### The data
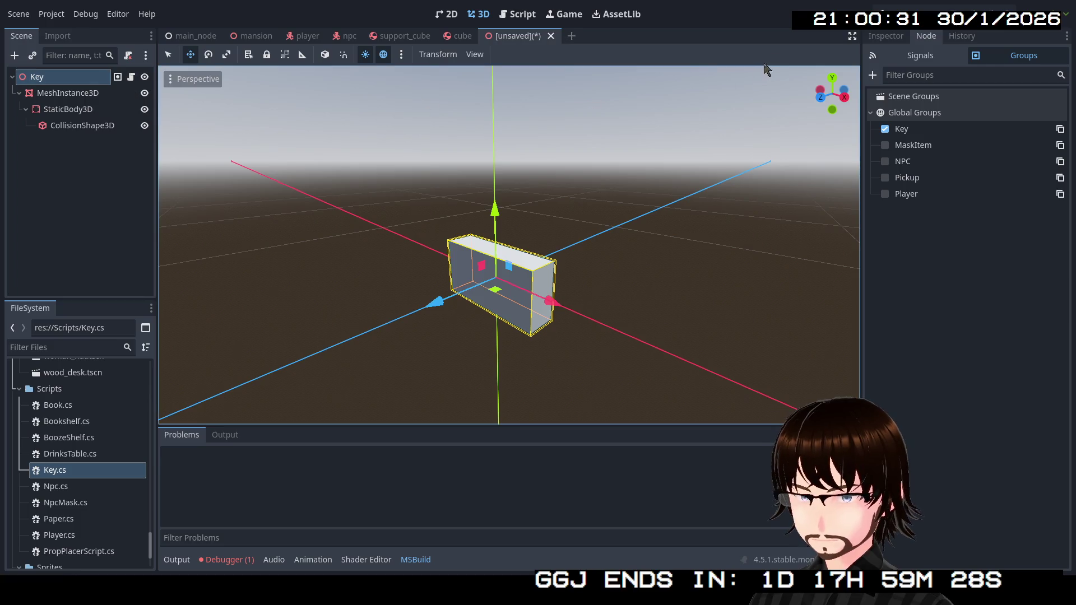
left_click(885, 36)
left_click(877, 16)
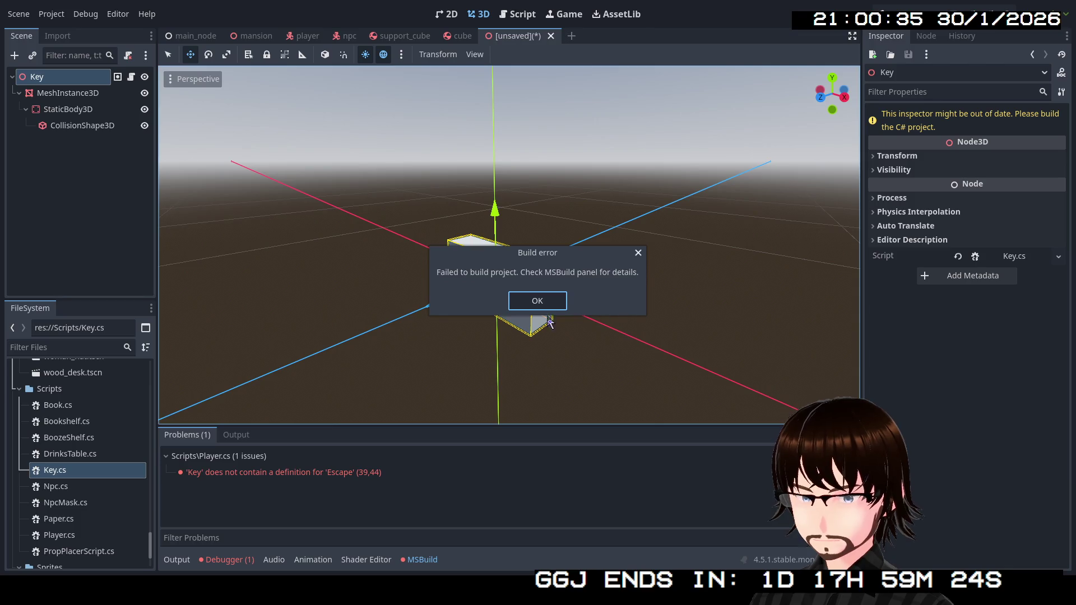
Dismiss the Player.cs build error and expand the QuestScript NullReferenceException stack trace at line 44.
left_click(524, 307)
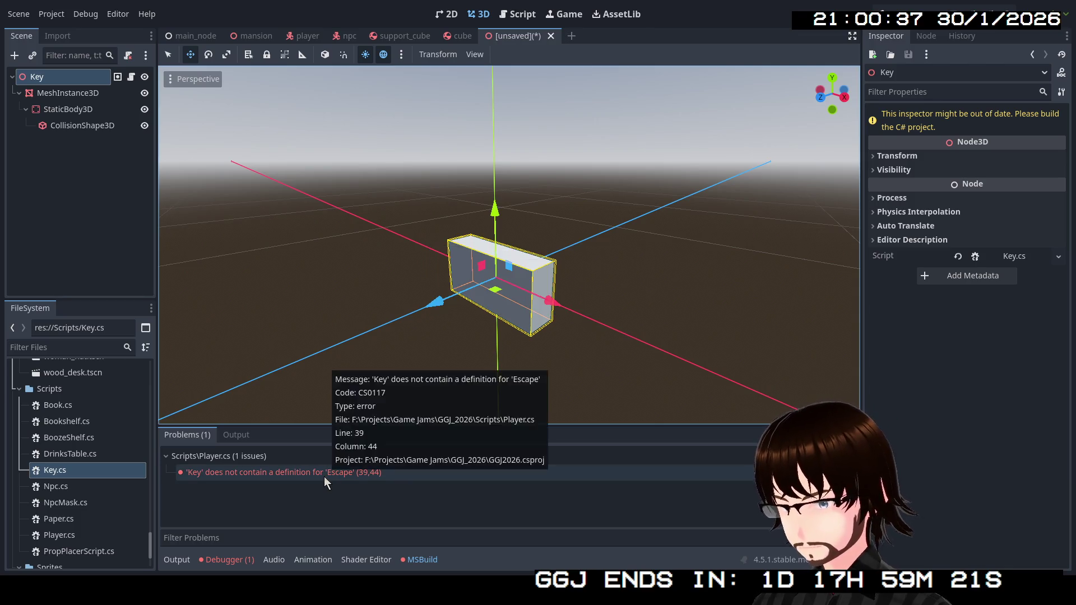
left_click(325, 476)
left_click(238, 562)
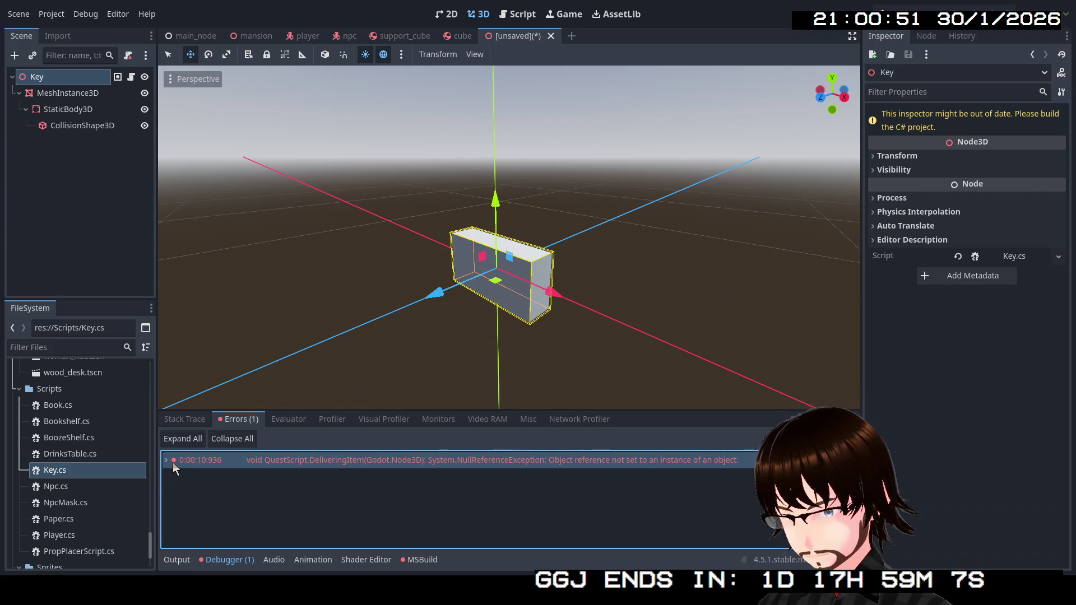
mouse_move(173, 463)
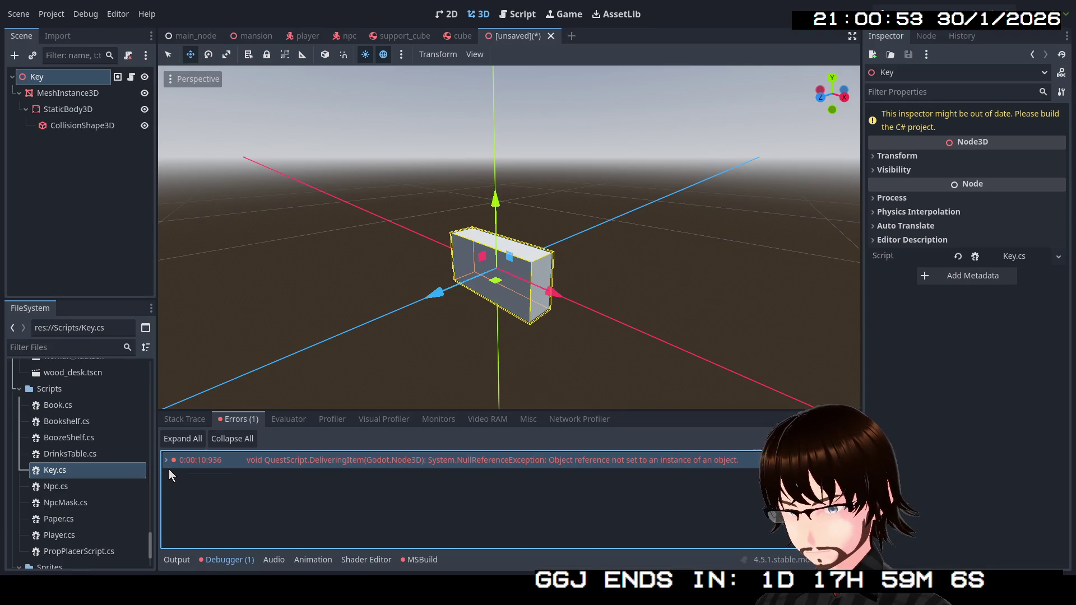
left_click(169, 464)
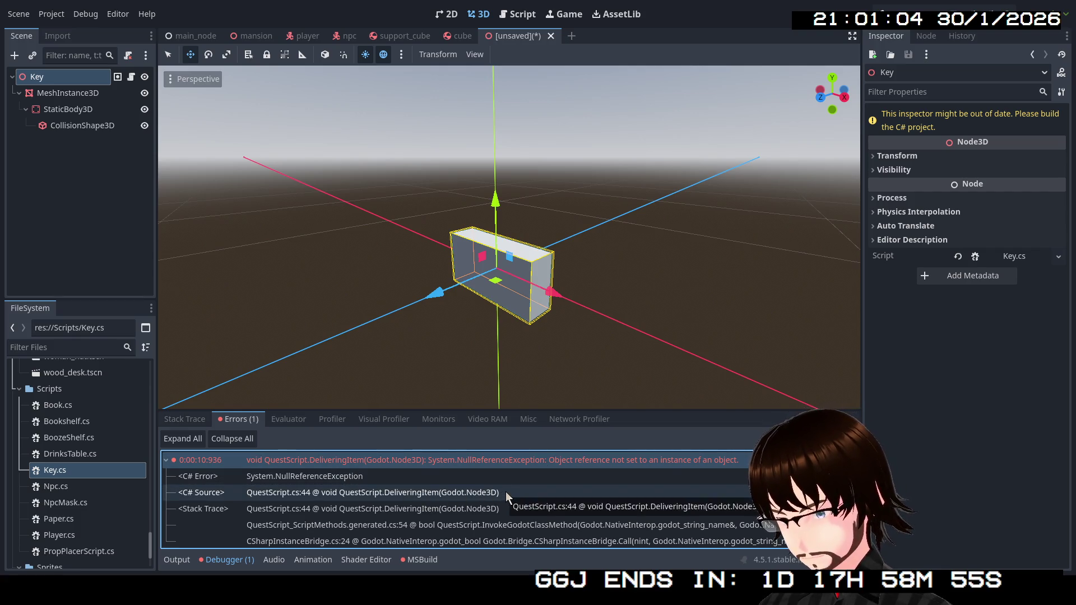
scroll(505, 492, "down", 1)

### Task prompt
Output each entry shown above exactly as it stands, with all pictures removed.

### Solution for this exercise
left_click(885, 36)
left_click(877, 16)
Dismiss the Player.cs build error and expand the QuestScript NullReferenceException stack trace at line 44.
left_click(524, 307)
left_click(325, 476)
left_click(238, 562)
mouse_move(173, 463)
left_click(169, 464)
scroll(505, 492, "down", 1)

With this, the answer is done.